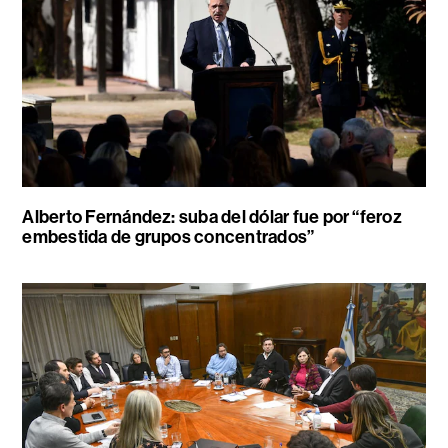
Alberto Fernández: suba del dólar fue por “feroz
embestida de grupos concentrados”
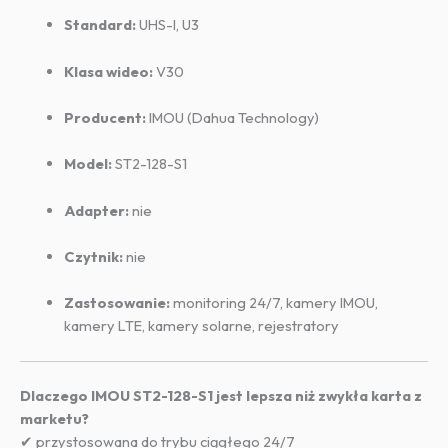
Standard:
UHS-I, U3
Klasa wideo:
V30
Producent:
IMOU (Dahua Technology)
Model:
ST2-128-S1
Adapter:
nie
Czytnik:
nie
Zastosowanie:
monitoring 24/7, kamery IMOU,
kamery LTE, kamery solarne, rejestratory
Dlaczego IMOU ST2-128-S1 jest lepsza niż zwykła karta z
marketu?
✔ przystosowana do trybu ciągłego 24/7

______________________________

### THE TASK:
For the material above, count the lines where the string "kamery" appears and reply with the count only.

### FINAL ANSWER:
2